In addition, Lustre holds system file areas for staging data to be written to tape.

Lustre Performance

https://lqcd.jlab.org/lqcd/general/lustre.jsf

Lustre performs best as a file system for large sequential I/O. For other workloads, especially small file and random I/O loads in the batch farm,  copy data to the local compute node's scratch disk via Auger, process the data from the local disk, then move the output back to the Lustre filesystem.  Do not read and process files directly from /cache or /volatile unless you are reading in chunks of 4MB or greater -- many thousands of jobs accessing multiple files and directories at the same time causes disk head thrashing and degrades the filesystem performance for all Lustre users.

Lustre System Status

https://lqcd.jlab.org/ganglia/?m=cpu_wio&r=day&s=by%2520name&c=Disk+Serv...

Lustre File Striping

Lustre is capable of striping files across OSTs (Object Storage Targets); the default setting is not to stripe files.  For users with large files where higher single file bandwidth would be helpful, a directory may be set to have files in that directory default to multi-OST striping; stripes of 2 or 4 would be most useful for file sizes of 10-100 GB.   This should only be used for applications capable of reading or writing at > 500 MB/s.  If you intend to run many copies of an application at once, striping should NOT be used or total performance will in fact decrease due to increased head thrashing.

To see striping information, use the lfs getstripe command for a file, directory, or filesystem; to configure, use lfs setstripe  Parameters include stripe size, count, and offset index from the first OST. For example, the command setstripe -s 2M  -c 4  -i -1 mydir would set all files in the directory to 2 megabyte stripes over 4 OSTs; an index offset of -1 will use all available OSTs. 

Lustre lfs Command

https://build.hpdd.intel.com/job/lustre-manual/lastSuccessfulBuild/artif...
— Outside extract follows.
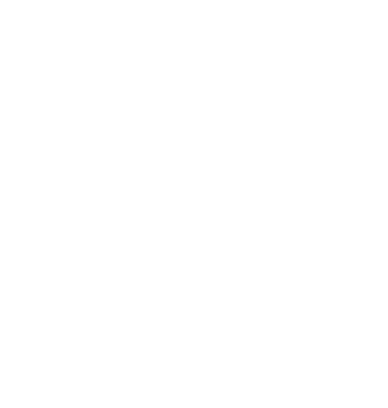
Table 3. Presents the kernel size associated with the ResNet-32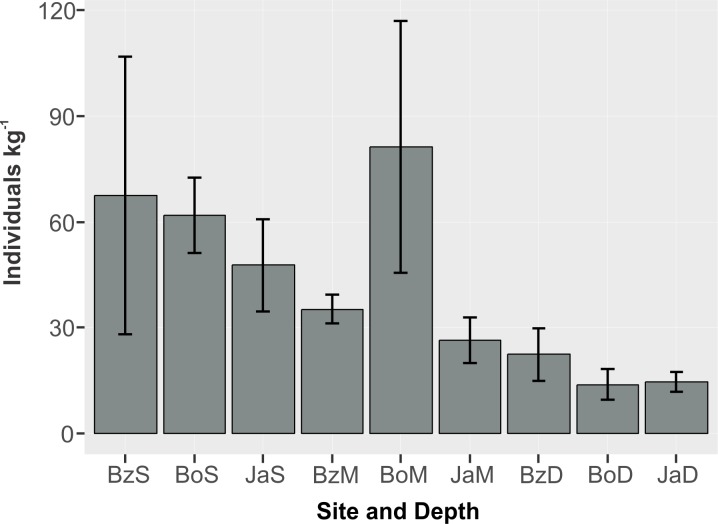
Abundance (individuals kg−1) (mean and standard error) of cryptic peracarids in coral rubble in three depths (S = shallow back-reef (3 m), M = intermediate depth fore-reef (6–8 m), D = deep fore-reef (10–12 m) of three reef sites (Bz: Bonanza, Bo = Bocana, Ja = Jardines) within the Puerto Morelos Reef National Park.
The Lustre filesystem command lfs has several useful equivalents of oft-used Linux commands, that are faster than their counterparts and avoid hangs if parts of the Lustre filesystem are unavailable:

> lfs df -hl
   to get information about disks full

> lfs df -h -p lustre2.production
   to get information about disks full in the production pool

>lfs quota -gh halld /lustre
   to get quota information in a human readable format

> lfs find

> lfs ls

Problematic Lustre files - unlink command

Infrequently, a file in Lustre is problematic if there is an issue with the underlying storage.  In this case, a file may appear with ???? , or report "Transport endpoint failure" or permission denied error.  In this case, if the file cannot be accessed permantently, the unlink command can be used to remove the file, thus allowing jcache or jget to retrieve it from tape if it exists there, or to be recreated.